Australian businessman (1950–2121)

Ronald Sharpe (27 June 1950 – 26 June 2021) was a civil engineer and director, known for his support of community work in the central coast area of Australia.

==Life and career==
Sharpe was a joint managing director of Industrial Holdings Pty Ltd. He was a former Chairman of the NSW Branch of the Order of Australia Association. Sharpe was a carpenter, a licensed commercial builder, a licensed mechanic and built a career in the field of civil engineering. Throughout his life he was involved in civil infrastructure and road maintenance through the Sharpe family business. Ron Sharpe was the Founding Chairman of the Road Profiling Association of Australia, which evolved to become a part of the Australian Asphalt Pavement Association. As part of the celebration of AAPA's 40th anniversary in 2009, he was recognised for his services to the industry.

In November 2009, a book by Margaret Hardy titled Significant Men of the Central Coast was launched and included Ron Sharpe and his sons; who were mentioned for their involvement in providing support to community groups through donations, partnerships, volunteering and community sponsorships.

Sharpe was a member of the Umina Apex Club and was awarded Life Membership in 1990. He helped raise funds for a number of causes including the Surf Rescue Helicopter and the Royal Volunteer Coastal Patrol.

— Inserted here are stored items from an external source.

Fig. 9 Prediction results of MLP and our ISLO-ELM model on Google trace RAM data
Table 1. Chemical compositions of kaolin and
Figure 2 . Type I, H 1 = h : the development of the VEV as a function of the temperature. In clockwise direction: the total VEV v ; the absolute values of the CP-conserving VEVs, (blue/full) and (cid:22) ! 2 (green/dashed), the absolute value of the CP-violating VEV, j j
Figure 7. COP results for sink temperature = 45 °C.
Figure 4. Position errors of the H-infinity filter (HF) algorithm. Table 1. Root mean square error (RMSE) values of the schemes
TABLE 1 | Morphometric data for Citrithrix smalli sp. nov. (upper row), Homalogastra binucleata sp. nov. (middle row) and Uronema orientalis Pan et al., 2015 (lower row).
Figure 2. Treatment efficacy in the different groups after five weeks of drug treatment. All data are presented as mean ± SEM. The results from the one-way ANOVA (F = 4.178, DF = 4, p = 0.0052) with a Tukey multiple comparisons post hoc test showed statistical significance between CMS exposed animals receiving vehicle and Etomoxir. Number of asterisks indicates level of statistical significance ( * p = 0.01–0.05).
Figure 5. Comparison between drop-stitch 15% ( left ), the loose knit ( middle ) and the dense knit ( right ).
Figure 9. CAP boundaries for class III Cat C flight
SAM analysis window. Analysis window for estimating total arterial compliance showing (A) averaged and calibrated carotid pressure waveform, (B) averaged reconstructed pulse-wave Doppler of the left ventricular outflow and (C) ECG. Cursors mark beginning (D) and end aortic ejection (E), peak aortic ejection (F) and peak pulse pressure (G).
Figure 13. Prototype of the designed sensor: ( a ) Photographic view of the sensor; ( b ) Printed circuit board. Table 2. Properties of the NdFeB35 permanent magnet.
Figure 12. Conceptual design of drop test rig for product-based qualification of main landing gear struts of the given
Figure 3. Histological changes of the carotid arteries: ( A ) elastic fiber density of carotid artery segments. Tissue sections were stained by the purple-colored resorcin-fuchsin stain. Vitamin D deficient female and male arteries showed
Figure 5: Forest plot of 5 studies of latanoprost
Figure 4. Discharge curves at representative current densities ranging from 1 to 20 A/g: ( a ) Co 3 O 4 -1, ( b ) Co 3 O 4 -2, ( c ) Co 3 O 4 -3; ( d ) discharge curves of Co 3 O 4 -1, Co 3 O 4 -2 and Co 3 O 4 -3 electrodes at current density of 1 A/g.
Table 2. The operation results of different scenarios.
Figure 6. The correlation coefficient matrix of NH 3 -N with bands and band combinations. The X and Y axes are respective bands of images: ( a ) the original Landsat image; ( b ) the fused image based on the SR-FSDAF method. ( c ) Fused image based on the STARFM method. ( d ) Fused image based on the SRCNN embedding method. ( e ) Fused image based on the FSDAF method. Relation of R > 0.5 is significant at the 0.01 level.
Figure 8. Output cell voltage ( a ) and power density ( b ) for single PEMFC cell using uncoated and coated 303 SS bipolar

He was involved with the Salvation Army throughout his life, being a member of the Salvation Army Band, building the Salvation Army Hall at Umina with his father and being chairperson for the Peninsula Red Shield Appeal.

Ron Sharpe was a chairman and regional coordinator of the New South Wales State Committee of the Order of Australia Association.

==Honours==
In January 2005, Sharpe was named Citizen of the Year for the City of Gosford and on Australia Day 2006, he was awarded an Order of Australia (OAM) in recognition of his service to the community of the Gosford region through a range of service and social welfare organisations.

==Letter of condolence from the governor-general of Australia==
Upon Sharpe's death, David Hurly, the Governor-General of Australia, released a letter of condolence.